Hello Ömer!
Just as you use pytorch’s autograd to calculate the derivatives (gradient)
of your loss function with respect to your model’s parameters (and then
use those to update your model with gradient descent), you can use
autograd to calculate the derivatives of a prediction for a single class
with respect to the input to your model. This will be a single column of
your Jacobian matrix.
You can then loop over predictions / columns to build the full Jacobian.
Models work on batches, even if you want to process a single image.
So, for a single image, you need a batch with batch size of one.

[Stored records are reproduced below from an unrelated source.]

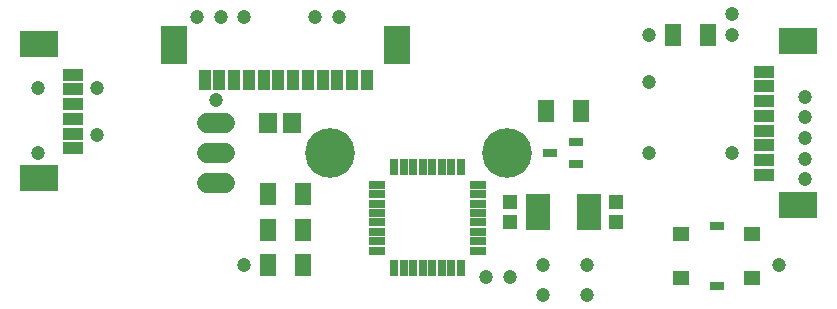
<source format=gts>
G04 EAGLE Gerber X2 export*
%TF.Part,Single*%
%TF.FileFunction,Soldermask,Top,1*%
%TF.FilePolarity,Negative*%
%TF.GenerationSoftware,Autodesk,EAGLE,9.1.0*%
%TF.CreationDate,2020-06-23T23:40:25Z*%
G75*
%MOMM*%
%FSLAX34Y34*%
%LPD*%
%AMOC8*
5,1,8,0,0,1.08239X$1,22.5*%
G01*
%ADD10R,1.503200X1.803200*%
%ADD11R,1.283200X1.253200*%
%ADD12R,1.473200X0.762000*%
%ADD13R,0.762000X1.473200*%
%ADD14R,1.253200X0.803200*%
%ADD15R,2.153200X3.153200*%
%ADD16R,1.803200X1.003200*%
%ADD17R,3.203200X2.303200*%
%ADD18C,1.727200*%
%ADD19R,1.003200X1.803200*%
%ADD20R,2.303200X3.203200*%
%ADD21R,1.363200X1.883200*%
%ADD22R,1.403200X1.303200*%
%ADD23R,1.203200X0.653200*%
%ADD24C,1.203200*%
%ADD25C,4.203200*%


D10*
X285000Y170000D03*
X305000Y170000D03*
D11*
X580000Y103750D03*
X580000Y86250D03*
X490000Y103750D03*
X490000Y86250D03*
D12*
X462926Y62000D03*
X462926Y70000D03*
X462926Y78000D03*
X462926Y86000D03*
X462926Y94000D03*
X462926Y102000D03*
X462926Y110000D03*
X462926Y118000D03*
D13*
X448000Y132926D03*
X440000Y132926D03*
X432000Y132926D03*
X424000Y132926D03*
X416000Y132926D03*
X408000Y132926D03*
X400000Y132926D03*
X392000Y132926D03*
D12*
X377074Y118000D03*
X377074Y110000D03*
X377074Y102000D03*
X377074Y94000D03*
X377074Y86000D03*
X377074Y78000D03*
X377074Y70000D03*
X377074Y62000D03*
D13*
X392000Y47074D03*
X400000Y47074D03*
X408000Y47074D03*
X416000Y47074D03*
X424000Y47074D03*
X432000Y47074D03*
X440000Y47074D03*
X448000Y47074D03*
D14*
X546000Y135500D03*
X546000Y154500D03*
X524000Y145000D03*
D15*
X513500Y95000D03*
X556500Y95000D03*
D16*
X704960Y126250D03*
X704960Y138750D03*
X704960Y151250D03*
X704960Y163750D03*
X704960Y176250D03*
X704960Y188750D03*
X704960Y201250D03*
X704960Y213750D03*
D17*
X733960Y239250D03*
X733960Y100750D03*
D18*
X248620Y119600D02*
X233380Y119600D01*
X233380Y145000D02*
X248620Y145000D01*
X248620Y170400D02*
X233380Y170400D01*
D19*
X368750Y207000D03*
X356250Y207000D03*
X343750Y207000D03*
X331250Y207000D03*
X318750Y207000D03*
X306250Y207000D03*
X293750Y207000D03*
X281250Y207000D03*
X268750Y207000D03*
X256250Y207000D03*
X243750Y207000D03*
X231250Y207000D03*
D20*
X394250Y236000D03*
X205750Y236000D03*
D16*
X120000Y211250D03*
X120000Y198750D03*
X120000Y186250D03*
X120000Y173750D03*
X120000Y161250D03*
X120000Y148750D03*
D17*
X91000Y236750D03*
X91000Y123250D03*
D21*
X285250Y50000D03*
X314750Y50000D03*
X549750Y180000D03*
X520250Y180000D03*
X657250Y245000D03*
X627750Y245000D03*
X314750Y110000D03*
X285250Y110000D03*
X285250Y80000D03*
X314750Y80000D03*
D22*
X695000Y76000D03*
X695000Y39000D03*
X635000Y76000D03*
X635000Y39000D03*
D23*
X665000Y82750D03*
X665000Y32250D03*
D24*
X265000Y260000D03*
X325000Y260000D03*
X677500Y245000D03*
X607500Y145000D03*
X241250Y190000D03*
X345000Y260000D03*
X740000Y122500D03*
X740000Y175000D03*
X717500Y50000D03*
D25*
X337500Y145000D03*
D24*
X517500Y50000D03*
X555000Y50000D03*
X607500Y245000D03*
X517500Y25000D03*
X245000Y260000D03*
X490000Y40000D03*
X225000Y260000D03*
X740000Y192500D03*
X677500Y262500D03*
X470000Y40000D03*
X740000Y157500D03*
X677500Y145000D03*
X607500Y205000D03*
X740000Y140000D03*
X555000Y25000D03*
X140000Y200000D03*
X140000Y160000D03*
X265000Y50000D03*
X90000Y145000D03*
X90000Y200000D03*
D25*
X487500Y145000D03*
M02*

</source>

Let’s say you have an input
tensor, with shape [1, 784]
. (It could be
[1, 28, 28]
, if that is what your model expects.) You say your model
has ten classes, so you will have:
preds = model (input)
where preds
has shape [nBatch, nClass] = [1, 10]
.
Tell pytorch to track gradients with respect to your input
, apply your
model to input, and call .backward()
on your preds[i]
, looping over
i
. The .grad
property of of your input
tensor will be the i
th column
of the Jacobian.
J = torch.zeros ((1, 784, 10)) # loop will fill in Jacobian
input.requires_grad = True
preds = model (input)
for i in range (10):
grd = torch.zeros ((1, 10)) # same shape as preds
grd[0, i] = 1 # column of Jacobian to compute
preds.backward (gradient = grd, retain_graph = True)
J[:,:,i] = input.grad # fill in one column of Jacobian
input.grad.zero_() # .backward() accumulates gradients, so reset to zero
You could also try pytorch’s experimental jacobian() function, which
I think basically wraps the loop I outlined above, but with more bells
and whistles (but I’ve never used it).
Good luck.
K. Frank